• Action item
Transcribe the lines of the records verbatim, starting with the line that contains "Laser barcode technology yang berguna untuk" and going on through the line that contains "laser scanner barcode ini memiliki".

• Available data
━━━━━━━━━━

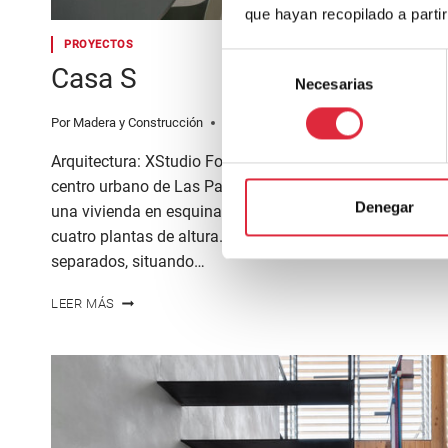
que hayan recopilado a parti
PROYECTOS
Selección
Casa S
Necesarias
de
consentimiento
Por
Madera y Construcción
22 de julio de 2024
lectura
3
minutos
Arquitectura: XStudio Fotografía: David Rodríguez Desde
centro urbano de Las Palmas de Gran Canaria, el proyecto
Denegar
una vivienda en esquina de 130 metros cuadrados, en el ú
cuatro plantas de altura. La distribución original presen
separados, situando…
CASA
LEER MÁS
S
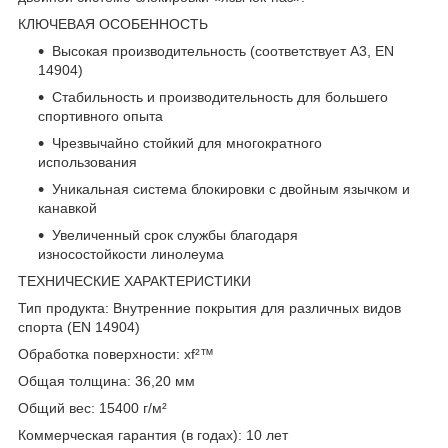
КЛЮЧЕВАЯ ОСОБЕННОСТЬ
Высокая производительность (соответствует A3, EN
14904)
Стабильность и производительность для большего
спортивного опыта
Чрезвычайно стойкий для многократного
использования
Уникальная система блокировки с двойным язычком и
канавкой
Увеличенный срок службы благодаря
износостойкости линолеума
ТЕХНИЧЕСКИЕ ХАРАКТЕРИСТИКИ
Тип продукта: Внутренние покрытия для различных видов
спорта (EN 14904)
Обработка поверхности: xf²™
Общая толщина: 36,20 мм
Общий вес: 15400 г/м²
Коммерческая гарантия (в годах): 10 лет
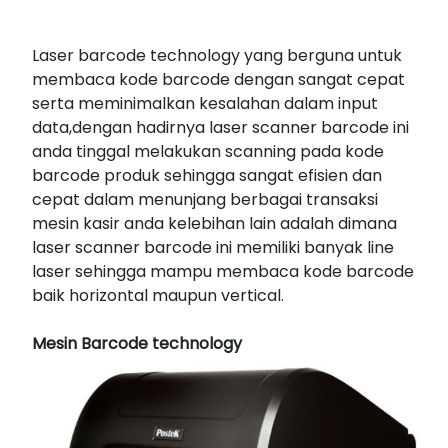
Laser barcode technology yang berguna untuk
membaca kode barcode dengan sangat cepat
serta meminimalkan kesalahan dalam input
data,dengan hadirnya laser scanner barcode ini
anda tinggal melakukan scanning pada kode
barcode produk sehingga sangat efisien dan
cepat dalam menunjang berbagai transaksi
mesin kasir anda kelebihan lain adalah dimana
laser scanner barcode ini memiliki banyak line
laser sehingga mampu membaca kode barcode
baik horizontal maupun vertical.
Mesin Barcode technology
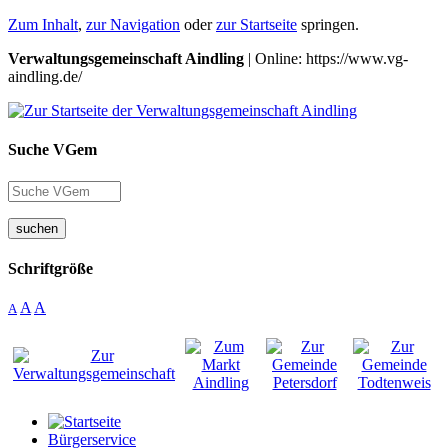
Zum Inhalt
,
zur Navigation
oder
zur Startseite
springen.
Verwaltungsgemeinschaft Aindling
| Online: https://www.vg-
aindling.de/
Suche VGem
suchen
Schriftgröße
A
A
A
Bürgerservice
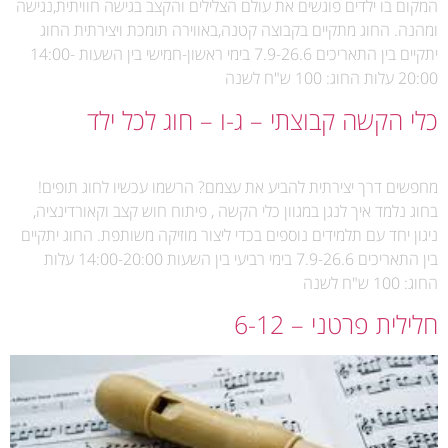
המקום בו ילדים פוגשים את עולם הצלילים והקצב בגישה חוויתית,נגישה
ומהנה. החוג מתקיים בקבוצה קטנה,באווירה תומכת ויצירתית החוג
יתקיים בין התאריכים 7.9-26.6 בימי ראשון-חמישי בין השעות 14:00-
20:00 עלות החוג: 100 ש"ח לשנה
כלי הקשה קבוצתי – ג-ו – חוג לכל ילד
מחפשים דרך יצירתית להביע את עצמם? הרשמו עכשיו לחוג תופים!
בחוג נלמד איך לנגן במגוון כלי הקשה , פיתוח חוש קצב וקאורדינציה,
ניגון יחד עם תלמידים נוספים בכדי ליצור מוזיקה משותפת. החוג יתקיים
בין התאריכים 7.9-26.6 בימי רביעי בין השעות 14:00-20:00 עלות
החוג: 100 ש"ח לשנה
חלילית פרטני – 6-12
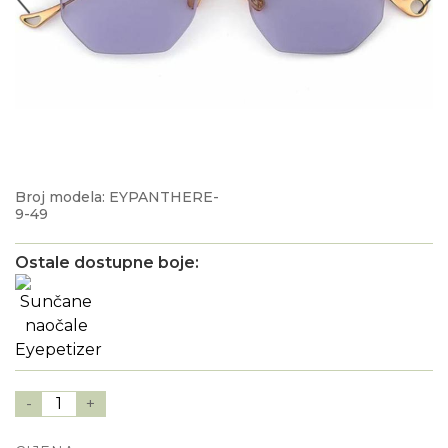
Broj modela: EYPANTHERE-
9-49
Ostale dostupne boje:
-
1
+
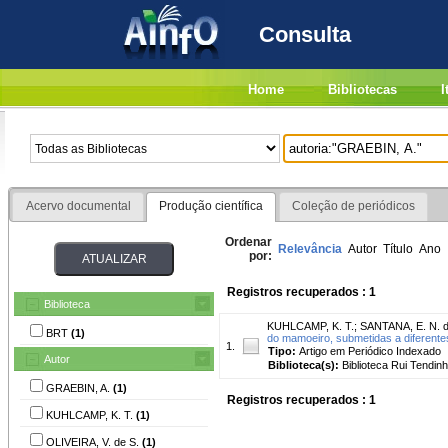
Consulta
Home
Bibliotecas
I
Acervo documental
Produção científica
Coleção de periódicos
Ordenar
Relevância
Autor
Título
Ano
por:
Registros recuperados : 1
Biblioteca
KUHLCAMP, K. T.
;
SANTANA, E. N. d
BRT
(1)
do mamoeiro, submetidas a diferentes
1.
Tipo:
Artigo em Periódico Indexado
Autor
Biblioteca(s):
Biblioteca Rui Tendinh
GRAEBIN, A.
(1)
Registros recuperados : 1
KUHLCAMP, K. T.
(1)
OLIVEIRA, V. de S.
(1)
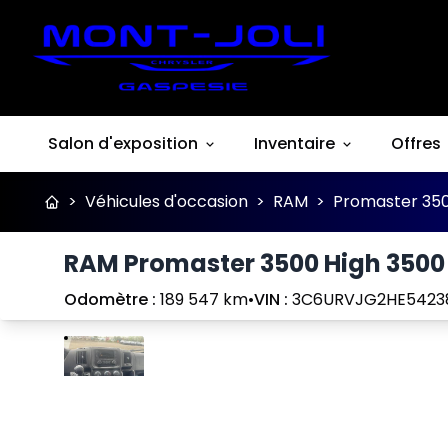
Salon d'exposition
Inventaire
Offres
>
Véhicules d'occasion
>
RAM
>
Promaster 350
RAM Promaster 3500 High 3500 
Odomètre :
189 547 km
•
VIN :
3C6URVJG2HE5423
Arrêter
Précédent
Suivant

━━━━━━━━━━

• Response
Laser barcode technology yang berguna untuk
membaca kode barcode dengan sangat cepat
serta meminimalkan kesalahan dalam input
data,dengan hadirnya laser scanner barcode ini
anda tinggal melakukan scanning pada kode
barcode produk sehingga sangat efisien dan
cepat dalam menunjang berbagai transaksi
mesin kasir anda kelebihan lain adalah dimana
laser scanner barcode ini memiliki banyak line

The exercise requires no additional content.